La jeune militante Greta Thunberg a rappelé à l'ordre mardi l'élite économique et politique, rassemblée à Davos. Elle a estimé qu'«en pratique, rien n'a été fait» pour le climat, même après plusieurs mois de mobilisation massive des jeunes dans le monde.
Dans le cadre enneigé de la station de ski des Grisons, le réchauffement climatique domine cette année le Forum économique mondial (WEF), à l'heure où les entreprises rivalisent de promesses et les gouvernements de discours alarmistes.
Certes, «le climat et l'environnement sont un sujet d'actualité aujourd'hui», mais «en pratique, rien n'a été fait», «les émissions de CO2 n'ont pas diminué», a martelé la jeune Suédoise devant les grands patrons et responsables politiques réunis jusqu'à vendredi dans la douillette station de ski.
Ce n'est pourtant pas faute de recevoir l'attention médiatique, a-t-elle estimé, avec comme une pointe d'amertume. «Je ne peux pas me plaindre de ne pas être écoutée. On m'écoute tout le temps», a dit la militante, devenue égérie mondiale de la mobilisation des jeunes pour le climat.
Prédictions «d'apocalypse»
«Nous devons rejeter les éternels prophètes de malheur et leurs prédictions d'apocalypse», lui a rétorqué Donald Trump lors de son discours. Devant le président américain ouvertement climato-sceptique, un auditoire de grands patrons et de responsables politiques mais aussi la jeune militante suédoise, invitée pour la seconde année consécutive à Davos.
Greta Thunberg a d'ailleurs ouvert peu après, dans l'après-midi, une session au titre sans équivoque: «Eviter l'apocalypse climatique».
Reprenant les expressions qui avaient impressionné Davos l'an dernier, elle a déclaré: «Notre maison brûle toujours. Votre inaction alimente les flammes heure par heure. Nous vous disons à nouveau qu'il faut paniquer, et agir pour l'amour de vos enfants.»
Plus concrètement, Greta Thunberg a appelé à «cesser immédiatement tous les investissements dans l'exploration et l'extraction d'énergies fossiles», «cesser immédiatement toutes les subventions aux énergies fossiles», «pas en 2050, pas en 2030 ou même en 2021», mais «maintenant».

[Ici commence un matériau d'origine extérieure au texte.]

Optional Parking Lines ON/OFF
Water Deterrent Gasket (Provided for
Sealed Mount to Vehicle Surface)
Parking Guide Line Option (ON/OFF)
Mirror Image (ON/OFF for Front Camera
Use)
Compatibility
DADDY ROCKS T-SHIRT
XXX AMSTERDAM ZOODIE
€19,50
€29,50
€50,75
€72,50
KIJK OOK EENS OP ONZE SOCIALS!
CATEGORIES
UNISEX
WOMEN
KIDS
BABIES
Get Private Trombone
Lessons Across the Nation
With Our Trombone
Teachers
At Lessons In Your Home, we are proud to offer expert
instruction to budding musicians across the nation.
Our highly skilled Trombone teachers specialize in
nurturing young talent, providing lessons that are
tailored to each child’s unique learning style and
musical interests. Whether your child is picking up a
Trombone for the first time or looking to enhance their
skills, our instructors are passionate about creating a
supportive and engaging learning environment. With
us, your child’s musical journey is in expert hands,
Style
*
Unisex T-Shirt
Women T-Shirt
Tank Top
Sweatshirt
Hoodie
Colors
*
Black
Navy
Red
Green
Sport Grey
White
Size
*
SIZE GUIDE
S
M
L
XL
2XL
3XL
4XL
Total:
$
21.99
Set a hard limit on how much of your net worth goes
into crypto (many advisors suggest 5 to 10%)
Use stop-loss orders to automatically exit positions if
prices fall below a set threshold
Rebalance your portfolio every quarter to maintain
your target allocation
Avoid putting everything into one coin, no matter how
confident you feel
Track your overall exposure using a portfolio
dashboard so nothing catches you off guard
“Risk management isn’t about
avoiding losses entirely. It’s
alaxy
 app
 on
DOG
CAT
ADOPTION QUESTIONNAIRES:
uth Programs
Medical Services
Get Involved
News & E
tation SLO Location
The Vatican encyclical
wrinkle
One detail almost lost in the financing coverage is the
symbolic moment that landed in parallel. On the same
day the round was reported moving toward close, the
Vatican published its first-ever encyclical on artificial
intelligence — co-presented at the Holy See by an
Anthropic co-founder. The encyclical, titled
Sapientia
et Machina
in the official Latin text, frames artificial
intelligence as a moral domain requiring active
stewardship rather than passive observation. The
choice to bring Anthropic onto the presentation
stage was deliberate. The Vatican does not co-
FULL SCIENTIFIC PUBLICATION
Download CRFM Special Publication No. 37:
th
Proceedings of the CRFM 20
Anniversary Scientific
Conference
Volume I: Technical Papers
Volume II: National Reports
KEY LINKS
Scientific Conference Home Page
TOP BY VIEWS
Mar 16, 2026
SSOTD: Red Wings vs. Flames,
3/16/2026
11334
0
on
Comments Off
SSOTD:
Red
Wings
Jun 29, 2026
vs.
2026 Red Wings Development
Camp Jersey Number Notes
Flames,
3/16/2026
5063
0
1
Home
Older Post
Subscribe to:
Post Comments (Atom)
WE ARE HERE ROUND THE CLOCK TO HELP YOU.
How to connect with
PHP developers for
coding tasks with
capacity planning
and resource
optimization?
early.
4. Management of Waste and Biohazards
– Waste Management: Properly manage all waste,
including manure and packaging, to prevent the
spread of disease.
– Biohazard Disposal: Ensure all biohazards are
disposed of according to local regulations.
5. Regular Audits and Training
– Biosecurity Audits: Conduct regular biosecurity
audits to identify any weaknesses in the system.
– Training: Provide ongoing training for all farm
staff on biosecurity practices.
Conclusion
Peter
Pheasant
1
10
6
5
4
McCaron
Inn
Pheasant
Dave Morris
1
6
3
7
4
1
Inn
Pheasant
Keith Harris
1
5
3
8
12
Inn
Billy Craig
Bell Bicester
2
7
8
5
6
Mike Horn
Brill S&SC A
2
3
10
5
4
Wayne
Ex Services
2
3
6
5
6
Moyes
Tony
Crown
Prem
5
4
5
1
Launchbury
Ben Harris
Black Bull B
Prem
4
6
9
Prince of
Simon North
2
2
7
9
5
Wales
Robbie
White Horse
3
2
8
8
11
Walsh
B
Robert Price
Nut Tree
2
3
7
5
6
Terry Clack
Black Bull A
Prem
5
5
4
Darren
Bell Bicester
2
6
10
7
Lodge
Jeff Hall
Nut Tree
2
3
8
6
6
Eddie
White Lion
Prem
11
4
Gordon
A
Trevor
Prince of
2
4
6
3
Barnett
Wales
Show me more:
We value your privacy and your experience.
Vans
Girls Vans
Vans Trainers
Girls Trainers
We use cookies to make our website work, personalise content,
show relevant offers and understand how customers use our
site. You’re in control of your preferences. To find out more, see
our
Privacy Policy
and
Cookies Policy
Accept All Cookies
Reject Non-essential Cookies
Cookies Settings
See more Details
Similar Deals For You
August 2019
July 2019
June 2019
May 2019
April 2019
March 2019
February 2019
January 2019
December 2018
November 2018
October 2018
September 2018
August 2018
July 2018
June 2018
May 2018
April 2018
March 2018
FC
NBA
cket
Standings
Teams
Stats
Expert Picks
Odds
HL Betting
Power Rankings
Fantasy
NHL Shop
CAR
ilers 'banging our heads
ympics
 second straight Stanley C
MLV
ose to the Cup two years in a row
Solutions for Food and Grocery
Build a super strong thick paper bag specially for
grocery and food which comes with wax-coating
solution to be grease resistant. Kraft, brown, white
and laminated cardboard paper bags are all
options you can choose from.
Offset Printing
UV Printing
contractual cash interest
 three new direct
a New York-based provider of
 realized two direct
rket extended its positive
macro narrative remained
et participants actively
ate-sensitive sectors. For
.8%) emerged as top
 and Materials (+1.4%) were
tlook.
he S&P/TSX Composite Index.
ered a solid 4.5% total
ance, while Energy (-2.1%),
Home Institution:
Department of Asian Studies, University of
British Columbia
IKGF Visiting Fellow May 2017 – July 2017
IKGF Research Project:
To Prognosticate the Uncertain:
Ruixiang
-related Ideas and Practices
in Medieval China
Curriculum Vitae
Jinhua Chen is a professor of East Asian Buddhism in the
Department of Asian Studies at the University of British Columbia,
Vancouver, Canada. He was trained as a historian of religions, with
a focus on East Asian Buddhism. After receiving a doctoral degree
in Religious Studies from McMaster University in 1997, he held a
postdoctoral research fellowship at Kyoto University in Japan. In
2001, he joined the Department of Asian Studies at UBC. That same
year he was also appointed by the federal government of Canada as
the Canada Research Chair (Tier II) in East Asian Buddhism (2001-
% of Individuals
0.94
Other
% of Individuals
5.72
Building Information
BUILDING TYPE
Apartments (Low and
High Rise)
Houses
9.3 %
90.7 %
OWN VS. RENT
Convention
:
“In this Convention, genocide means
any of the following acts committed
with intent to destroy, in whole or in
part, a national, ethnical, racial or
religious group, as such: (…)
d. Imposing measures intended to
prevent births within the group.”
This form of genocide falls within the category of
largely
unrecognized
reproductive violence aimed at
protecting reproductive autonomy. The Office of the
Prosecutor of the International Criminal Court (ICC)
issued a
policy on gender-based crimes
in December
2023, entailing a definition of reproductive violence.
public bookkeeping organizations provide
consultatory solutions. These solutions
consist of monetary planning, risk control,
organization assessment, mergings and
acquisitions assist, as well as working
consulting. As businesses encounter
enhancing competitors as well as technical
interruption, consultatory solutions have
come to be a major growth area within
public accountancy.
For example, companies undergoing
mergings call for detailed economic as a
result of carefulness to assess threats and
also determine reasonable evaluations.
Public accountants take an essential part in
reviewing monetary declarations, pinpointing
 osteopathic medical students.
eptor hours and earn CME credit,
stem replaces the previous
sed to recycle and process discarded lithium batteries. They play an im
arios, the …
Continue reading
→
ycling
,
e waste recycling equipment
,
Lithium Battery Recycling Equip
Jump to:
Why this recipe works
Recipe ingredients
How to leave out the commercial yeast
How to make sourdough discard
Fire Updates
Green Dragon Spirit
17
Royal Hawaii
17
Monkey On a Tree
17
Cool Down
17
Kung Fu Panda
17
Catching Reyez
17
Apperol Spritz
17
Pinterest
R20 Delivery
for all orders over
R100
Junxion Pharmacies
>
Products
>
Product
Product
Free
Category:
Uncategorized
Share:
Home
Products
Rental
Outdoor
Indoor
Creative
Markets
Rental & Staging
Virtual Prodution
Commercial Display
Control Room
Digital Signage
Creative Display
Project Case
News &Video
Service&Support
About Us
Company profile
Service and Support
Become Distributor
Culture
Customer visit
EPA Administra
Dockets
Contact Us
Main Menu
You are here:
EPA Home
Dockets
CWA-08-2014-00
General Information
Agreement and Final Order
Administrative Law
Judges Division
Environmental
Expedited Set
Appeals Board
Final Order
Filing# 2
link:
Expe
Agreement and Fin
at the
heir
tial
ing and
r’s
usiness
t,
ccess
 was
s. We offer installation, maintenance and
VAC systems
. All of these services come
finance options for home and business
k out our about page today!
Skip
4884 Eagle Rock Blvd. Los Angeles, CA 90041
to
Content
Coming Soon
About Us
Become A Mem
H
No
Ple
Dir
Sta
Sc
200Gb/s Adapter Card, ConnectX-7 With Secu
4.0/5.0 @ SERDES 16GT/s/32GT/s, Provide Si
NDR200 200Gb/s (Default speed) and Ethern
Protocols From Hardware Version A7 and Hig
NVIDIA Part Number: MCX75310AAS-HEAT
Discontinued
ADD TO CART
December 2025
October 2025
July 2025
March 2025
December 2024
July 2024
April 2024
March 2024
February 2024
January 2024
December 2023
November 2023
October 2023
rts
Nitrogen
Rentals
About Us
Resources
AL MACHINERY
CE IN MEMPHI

Reste à savoir quel impact concret ces mises en garde auront. Dans une récente enquête du cabinet PwC auprès de presque 1600 patrons, le changement climatique ne figurait même pas parmi les 10 principales menaces pour l'économie mondiale pour 2020, n'apparaissant qu'en 11e position.
Les ONG sceptiques
Et les ONG présentes à Davos se gardent de tout triomphalisme. «Il y a une énorme progression de la prise de conscience au niveau des grands patrons, mais le défi est de la traduire aux échelons inférieurs, au sein de groupes gigantesques» aux chaînes de production complexes, insiste auprès de l'AFP Marco Lambertini, secrétaire général de l'organisation environnementale WWF.
Selon un rapport de Greenpeace publié mardi, dix banques régulièrement présentes à Davos ont à elles seules financé entre 2015 et 2018 le secteur des énergies fossiles à hauteur de 1000 milliards de dollars (967 milliards de francs).
Le Forum lui-même a été parfois taxé d'hypocrisie climatique en raison du ballet de jets, hélicoptères et limousines qu'il occasionne. Cette année, il tente de montrer l'exemple en bannissant les ustensiles à usage unique, en montant des buffets sans viande, en compensant les émissions carbone ou en prodiguant des conseils sur le carburant utilisé pour les avions privés.
Les messages «ne s'imposent plus»
Pour le politologue américain Ian Bremmer, «dans le contexte de tous les autres problèmes mondiaux, (le climat) est celui qui attire l'attention et suscite une action authentique de certains grands acteurs». Mais M. Bremmer, président du centre de recherches Eurasia Group, reste très sceptique sur la capacité des puissants rassemblés à Davos à obtenir des avancées concrètes.
«Cela fait 50 ans (que Davos existe) et depuis 50 ans les messages qui en sont sortis ont gagné. Mais ces messages ne s'imposent plus. Plus du tout. C'est en partie à cause de la Chine et de son approche compétitive, et en partie parce que le capitalisme et la démocratie libérale perdent leur légitimité. Et ces deux sujets ne seront pas abordés ici», dit-il à l'AFP.